Therefore, according to Hebrew and Arabic authorities, the ’Arabah and Ghôr form one line from the Lebanon to the Red Sea.

2. The Book of Job takes cognisance of the

river Jordan, and describes river scenery in the land of Edom, i.e., south of the Dead Sea.

3. No lake existed in that locality before the catastrophe of Sodom, although a river may have traversed it. This I deduce from the march of the army of Chedorlaomer, shortly previous to that catastrophe, (Gen. xiv.) After the taking of Seir and Paran, he crossed the valley to Hazezon-Tamar, which is Engedi, (2 Chron. xx. 2,) and the confederates were met by the kings of the plain in the vale of Siddim. And I have heretofore shown that this is utterly impossible to be done with the present lake in the way. The words, therefore, of Gen. xiv. 3 obviously signify, as given in the Latin Vulgate and in Luther’s German, “the vale of Siddim, which is now the Salt Sea.”

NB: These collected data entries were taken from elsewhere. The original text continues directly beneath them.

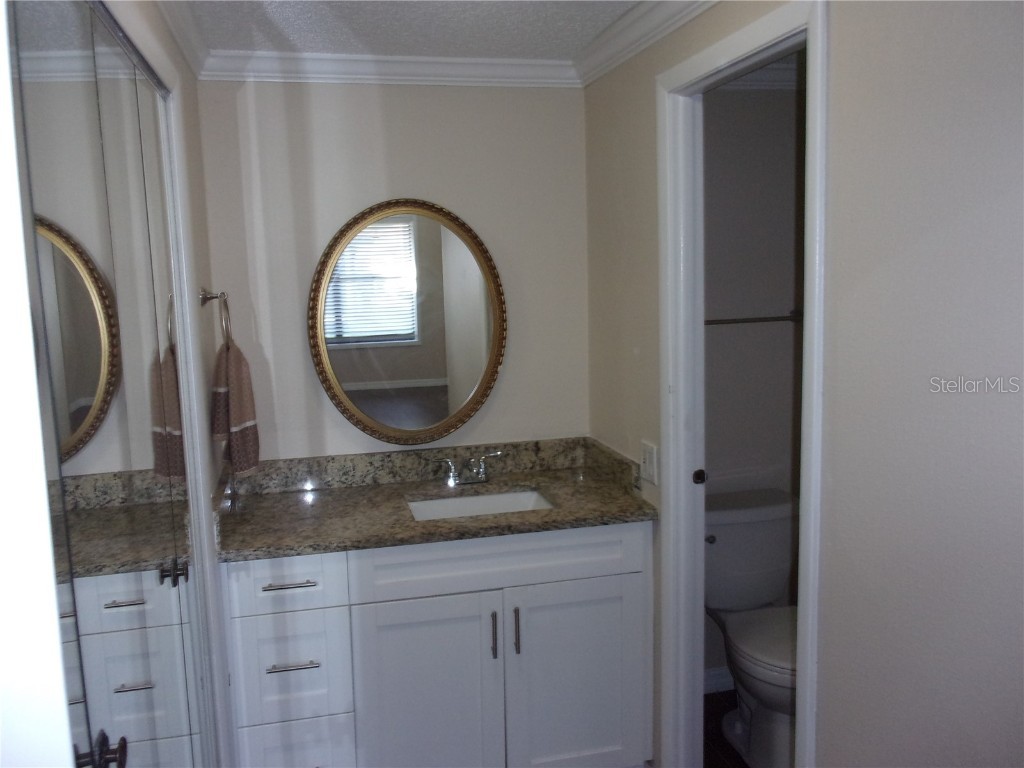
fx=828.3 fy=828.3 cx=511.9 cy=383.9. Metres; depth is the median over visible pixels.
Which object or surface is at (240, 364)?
hand towel
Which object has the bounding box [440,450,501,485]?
faucet
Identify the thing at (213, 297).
towel ring
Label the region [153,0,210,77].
crown molding
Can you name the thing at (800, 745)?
door frame
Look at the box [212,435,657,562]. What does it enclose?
granite countertop
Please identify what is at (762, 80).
crown molding
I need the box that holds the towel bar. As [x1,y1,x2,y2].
[705,309,802,325]
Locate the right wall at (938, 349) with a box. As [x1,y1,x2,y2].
[583,0,1023,767]
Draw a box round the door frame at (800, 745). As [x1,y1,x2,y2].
[654,0,829,765]
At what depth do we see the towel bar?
3.03 m
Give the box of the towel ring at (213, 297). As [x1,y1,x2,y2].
[200,288,232,345]
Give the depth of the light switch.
2.48 m
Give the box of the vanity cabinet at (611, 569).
[222,521,653,767]
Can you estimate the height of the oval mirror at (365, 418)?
0.862 m
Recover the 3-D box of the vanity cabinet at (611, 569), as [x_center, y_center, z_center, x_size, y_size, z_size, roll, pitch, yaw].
[-0.228,0.838,2.648,1.261,0.884,0.603,-3,8,-13]
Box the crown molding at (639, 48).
[570,0,717,86]
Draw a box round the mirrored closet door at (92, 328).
[6,0,207,767]
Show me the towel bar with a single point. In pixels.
(743, 321)
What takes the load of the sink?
in the granite countertop at (484, 519)
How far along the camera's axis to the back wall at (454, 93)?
2.80 m
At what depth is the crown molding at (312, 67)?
2.69 m
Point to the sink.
(514, 495)
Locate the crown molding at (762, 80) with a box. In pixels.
[714,59,799,90]
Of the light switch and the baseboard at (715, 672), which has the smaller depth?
the light switch
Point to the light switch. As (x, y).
(647, 461)
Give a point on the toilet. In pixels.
(724, 530)
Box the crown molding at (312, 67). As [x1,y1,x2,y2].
[198,50,580,87]
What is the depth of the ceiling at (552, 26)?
2.34 m
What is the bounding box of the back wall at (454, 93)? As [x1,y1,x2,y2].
[196,77,590,464]
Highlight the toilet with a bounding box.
[701,487,799,767]
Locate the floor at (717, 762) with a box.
[702,689,747,765]
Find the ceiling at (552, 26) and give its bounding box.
[175,0,642,59]
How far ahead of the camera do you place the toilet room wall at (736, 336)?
3.08 m
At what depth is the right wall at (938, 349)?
1.45 m
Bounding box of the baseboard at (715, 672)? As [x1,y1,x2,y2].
[703,665,734,693]
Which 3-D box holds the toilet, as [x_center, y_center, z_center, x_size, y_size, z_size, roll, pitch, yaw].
[0.878,0.843,2.827,0.469,0.808,0.755,-3,8,-13]
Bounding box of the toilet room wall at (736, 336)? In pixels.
[699,68,805,682]
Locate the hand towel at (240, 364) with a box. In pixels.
[210,338,260,474]
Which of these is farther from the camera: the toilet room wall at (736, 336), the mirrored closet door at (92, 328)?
the toilet room wall at (736, 336)
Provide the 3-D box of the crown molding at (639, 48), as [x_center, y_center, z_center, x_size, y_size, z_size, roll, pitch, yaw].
[0.550,-0.889,1.501,0.071,0.083,2.760,-3,8,-13]
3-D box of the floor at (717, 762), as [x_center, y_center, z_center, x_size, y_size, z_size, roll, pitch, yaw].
[0.863,1.433,1.582,2.642,0.067,3.524,-3,8,-13]
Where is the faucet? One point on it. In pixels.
(452, 480)
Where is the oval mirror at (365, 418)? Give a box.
[308,197,506,446]
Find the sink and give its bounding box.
[408,489,553,520]
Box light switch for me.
[640,440,658,485]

The inference from all these points is, that between the time of Chedorlaomer and Moses, some tellural convulsions took place which impeded the course of the river towards the Dead Sea, and thereby formed the present lake. There is no mention of a river in the lower ’Arabah during the wanderings of the Israelites under the leading of Moses.

It is another matter to discuss whether the overthrow of the guilty cities of Sodom and Gomorrah is connected with that convulsion of nature, with or without miracle, which formed the depression of the great valley; yet it is remarkable that the deepest part of the lake is at the spot which

tradition has always pointed out for the site of those cities, and nigh to the salt mountain, which still bears the name of Sodom.

To this spot the slopes both ways tend, and there they meet. Calculating the whole line of depression, as Petermann does, at 190 miles, the slope from the north, i.e., from the “Bridge of the daughters of Jacob,” near Safed, is comparatively gradual for 140 miles; and that from the south, i.e., from the elevation in the southern ’Arabah, where the level meets again from the north, is more precipitous for 50 miles. Action and reaction being equal in natural effects, the rapid declivity in the shorter distance is equal to the more gradual declivity in the longer measure.

But that centre of seismal action is taken for the site of Sodom—hence the site of the destruction of Sodom and the starting point of earthquake are the same. The record of the destruction is, therefore, the record of some dreadful convulsion capable of stopping the Jordan, so as to form a lake there; and the only adequate cause in nature assigned by geologists for such a depression, is earthquake accompanied by volcanic action.

While on the subject of possible depression of the Jordan bed, I may mention an indication which I have often pointed out to others, namely, the remarkable ledge traceable along the face of the Moab mountains at a considerable height, as seen from the neighbourhood of Jerusalem.